Per due Stati della regione, le prospettive sono purtroppo più rosee. Uno è la Turchia, la cui appartenenza alla NATO rimane indisturbata nonostante gli attacchi sempre più sgangherati contro Israele lanciati dal suo Presidente autocratico, Recep Tayyip Erdoğan, e il suo aperto sostegno ad Hamas. Ironicamente, la punizione di Hezbollah da parte di Israele ha aiutato Erdoğan in Siria, dove la Turchia sta sostenendo le forze anti-Assad nel nord del Paese, anche se non dobbiamo aspettarci che lo riconosca.

In secondo luogo, c'è il Qatar, un emirato fondato sulla legge della Sharia, dove poco più del 10% della popolazione gode di piena cittadinanza mentre la stragrande maggioranza, composta principalmente da lavoratori migranti che lavorano in condizioni di schiavitù, vive in una forma di vera e propria apartheid.

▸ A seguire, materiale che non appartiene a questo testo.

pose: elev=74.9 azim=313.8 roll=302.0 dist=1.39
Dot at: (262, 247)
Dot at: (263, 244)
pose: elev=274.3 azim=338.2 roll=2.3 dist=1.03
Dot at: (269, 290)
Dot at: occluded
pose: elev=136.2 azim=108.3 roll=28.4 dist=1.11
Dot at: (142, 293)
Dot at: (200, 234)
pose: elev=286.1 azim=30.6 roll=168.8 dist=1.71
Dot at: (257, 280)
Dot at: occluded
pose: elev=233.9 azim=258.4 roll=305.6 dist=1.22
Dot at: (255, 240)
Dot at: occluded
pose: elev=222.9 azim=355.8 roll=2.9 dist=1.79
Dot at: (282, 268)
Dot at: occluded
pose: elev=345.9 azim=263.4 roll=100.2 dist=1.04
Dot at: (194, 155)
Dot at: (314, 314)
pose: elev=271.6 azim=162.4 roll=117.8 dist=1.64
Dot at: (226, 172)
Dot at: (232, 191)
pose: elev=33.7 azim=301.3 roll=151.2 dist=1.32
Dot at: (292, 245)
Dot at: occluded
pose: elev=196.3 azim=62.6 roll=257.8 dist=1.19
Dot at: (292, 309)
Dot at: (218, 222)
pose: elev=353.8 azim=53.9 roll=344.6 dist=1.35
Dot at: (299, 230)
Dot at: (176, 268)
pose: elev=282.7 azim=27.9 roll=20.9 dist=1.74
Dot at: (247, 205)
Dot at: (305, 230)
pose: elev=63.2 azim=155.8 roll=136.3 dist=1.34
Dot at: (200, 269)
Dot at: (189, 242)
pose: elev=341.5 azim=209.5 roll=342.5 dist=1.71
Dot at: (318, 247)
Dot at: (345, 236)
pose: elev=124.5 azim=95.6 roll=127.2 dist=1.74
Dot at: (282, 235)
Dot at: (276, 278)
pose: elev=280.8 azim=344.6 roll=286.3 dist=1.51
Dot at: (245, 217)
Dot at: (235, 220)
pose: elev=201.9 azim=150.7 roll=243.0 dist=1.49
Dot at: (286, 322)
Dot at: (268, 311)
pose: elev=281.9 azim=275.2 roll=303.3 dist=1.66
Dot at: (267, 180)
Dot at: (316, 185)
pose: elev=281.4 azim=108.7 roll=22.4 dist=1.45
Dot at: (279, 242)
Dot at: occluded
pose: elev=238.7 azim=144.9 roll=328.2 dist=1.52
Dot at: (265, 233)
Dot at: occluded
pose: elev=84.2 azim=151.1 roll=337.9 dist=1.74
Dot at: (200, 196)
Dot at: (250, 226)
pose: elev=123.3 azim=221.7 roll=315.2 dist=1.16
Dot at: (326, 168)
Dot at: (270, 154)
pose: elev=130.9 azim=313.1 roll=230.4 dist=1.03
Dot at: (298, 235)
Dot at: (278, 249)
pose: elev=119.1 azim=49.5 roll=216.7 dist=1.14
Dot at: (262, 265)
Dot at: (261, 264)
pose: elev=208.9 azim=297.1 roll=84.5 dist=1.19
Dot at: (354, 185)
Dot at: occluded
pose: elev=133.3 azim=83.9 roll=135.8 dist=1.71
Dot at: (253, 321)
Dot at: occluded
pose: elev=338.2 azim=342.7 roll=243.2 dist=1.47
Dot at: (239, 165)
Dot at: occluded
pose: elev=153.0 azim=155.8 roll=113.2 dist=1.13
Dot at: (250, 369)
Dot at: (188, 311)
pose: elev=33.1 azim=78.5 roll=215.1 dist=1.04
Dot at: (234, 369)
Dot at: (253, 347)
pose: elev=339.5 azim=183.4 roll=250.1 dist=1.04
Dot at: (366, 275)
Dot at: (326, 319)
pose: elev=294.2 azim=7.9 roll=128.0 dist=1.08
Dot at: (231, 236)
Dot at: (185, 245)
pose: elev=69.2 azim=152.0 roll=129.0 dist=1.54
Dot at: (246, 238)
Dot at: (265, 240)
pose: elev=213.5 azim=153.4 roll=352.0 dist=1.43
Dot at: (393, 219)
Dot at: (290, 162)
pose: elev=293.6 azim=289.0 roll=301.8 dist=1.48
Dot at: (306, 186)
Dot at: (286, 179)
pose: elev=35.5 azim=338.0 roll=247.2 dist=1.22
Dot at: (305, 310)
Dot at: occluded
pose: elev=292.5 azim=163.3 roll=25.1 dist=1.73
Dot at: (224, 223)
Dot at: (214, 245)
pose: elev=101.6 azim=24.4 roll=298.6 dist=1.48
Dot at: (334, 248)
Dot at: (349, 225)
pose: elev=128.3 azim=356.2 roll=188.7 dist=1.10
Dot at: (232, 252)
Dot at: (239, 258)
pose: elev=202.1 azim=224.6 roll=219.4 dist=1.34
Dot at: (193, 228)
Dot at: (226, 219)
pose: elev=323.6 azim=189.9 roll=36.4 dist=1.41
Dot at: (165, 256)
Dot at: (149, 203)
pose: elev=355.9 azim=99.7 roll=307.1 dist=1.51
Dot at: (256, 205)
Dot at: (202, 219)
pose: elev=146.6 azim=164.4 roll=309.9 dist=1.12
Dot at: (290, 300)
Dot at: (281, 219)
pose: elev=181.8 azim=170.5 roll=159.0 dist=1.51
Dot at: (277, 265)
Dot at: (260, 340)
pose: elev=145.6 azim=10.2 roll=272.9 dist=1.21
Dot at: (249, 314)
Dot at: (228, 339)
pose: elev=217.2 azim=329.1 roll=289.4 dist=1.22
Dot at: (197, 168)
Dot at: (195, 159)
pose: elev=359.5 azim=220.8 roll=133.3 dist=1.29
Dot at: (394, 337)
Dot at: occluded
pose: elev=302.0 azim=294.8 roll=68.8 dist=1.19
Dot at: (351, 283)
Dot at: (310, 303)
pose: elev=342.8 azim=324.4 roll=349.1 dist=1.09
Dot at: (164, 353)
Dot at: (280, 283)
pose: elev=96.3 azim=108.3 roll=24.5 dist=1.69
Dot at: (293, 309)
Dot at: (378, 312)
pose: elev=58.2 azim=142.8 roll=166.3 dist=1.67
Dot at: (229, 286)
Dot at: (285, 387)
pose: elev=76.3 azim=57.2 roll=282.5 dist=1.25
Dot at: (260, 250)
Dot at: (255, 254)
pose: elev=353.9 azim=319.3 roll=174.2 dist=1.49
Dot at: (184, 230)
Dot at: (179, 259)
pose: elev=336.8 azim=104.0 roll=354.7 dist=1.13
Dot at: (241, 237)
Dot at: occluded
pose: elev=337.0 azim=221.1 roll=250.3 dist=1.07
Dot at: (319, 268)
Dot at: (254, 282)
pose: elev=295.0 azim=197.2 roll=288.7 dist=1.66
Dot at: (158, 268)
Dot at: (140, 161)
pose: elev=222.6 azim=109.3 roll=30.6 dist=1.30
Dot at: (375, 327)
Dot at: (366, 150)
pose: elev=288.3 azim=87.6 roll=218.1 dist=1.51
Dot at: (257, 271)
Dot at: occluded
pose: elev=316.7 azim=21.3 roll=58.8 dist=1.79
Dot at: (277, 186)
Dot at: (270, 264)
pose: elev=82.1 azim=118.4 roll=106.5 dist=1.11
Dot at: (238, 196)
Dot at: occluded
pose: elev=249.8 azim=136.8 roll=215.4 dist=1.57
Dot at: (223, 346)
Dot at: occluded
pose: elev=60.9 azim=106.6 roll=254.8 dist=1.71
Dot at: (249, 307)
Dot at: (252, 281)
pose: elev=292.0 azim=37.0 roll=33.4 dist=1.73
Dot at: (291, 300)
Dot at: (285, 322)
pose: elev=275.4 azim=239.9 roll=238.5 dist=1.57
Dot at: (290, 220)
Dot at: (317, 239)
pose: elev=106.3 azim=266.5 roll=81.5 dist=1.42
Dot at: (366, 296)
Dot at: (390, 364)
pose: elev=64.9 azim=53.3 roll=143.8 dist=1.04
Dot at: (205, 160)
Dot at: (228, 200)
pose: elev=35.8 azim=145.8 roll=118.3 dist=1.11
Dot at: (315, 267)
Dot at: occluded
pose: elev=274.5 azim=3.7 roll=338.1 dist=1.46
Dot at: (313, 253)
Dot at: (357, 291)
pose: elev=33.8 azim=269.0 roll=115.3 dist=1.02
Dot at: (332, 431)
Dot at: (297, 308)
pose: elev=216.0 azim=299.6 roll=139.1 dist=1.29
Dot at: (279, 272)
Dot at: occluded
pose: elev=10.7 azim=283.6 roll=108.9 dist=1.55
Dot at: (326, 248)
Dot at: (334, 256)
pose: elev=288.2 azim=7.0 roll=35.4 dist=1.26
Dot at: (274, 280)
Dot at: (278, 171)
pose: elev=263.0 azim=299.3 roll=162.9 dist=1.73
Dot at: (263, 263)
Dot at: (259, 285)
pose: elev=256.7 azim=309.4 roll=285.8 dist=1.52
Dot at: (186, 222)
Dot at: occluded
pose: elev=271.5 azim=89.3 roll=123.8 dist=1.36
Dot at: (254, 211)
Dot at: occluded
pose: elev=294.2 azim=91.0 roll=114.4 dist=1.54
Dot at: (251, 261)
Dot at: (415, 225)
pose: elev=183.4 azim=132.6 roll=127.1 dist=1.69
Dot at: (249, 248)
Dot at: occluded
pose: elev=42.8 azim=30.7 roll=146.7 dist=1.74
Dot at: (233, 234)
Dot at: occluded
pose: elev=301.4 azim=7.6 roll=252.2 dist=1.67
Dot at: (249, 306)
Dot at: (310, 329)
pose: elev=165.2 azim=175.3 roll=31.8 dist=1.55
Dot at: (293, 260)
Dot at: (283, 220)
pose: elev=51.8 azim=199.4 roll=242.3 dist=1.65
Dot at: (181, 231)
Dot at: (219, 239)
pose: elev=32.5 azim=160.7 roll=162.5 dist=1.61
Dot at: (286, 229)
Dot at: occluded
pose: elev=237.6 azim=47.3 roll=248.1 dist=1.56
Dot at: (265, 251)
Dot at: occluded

La fiducia dell'amministrazione Biden nel fatto che il Qatar, sostenitore finanziario e diplomatico di Hamas, la cui capitale ospitava i leader dell'organizzazione terroristica, potesse agire da onesto mediatore nei negoziati per il rilascio degli ostaggi, è stata spettacolarmente mal riposta, con più di un anno trascorso dall'unico scambio di prigionieri che ha costretto Israele a rilasciare i palestinesi condannati per terrorismo e violenza. Nonostante questo triste fallimento e la sua posizione ambigua sul terrorismo, la famiglia regnante del Qatar continua a essere festeggiata dai leader internazionali, la volta più recente a Londra, dove la famiglia reale britannica si è recata diligentemente al Mall per una parata di benvenuto all'emiro in visita. Nel prossimo futuro, la straordinaria ricchezza del Qatar, unita al suo controllo finanziario su molte capitali mondiali, rappresenta una garanzia di immunità dalle critiche, per non parlare delle sanzioni vere e proprie. Per la Turchia e il Qatar, quindi, guadagni netti.

Per l'Iran e i suoi proxy palestinesi e libanesi, perdite nette. Per Israele, la giuria è ancora indecisa. Il primo anno del mandato di Trump ci dirà senza dubbio di più.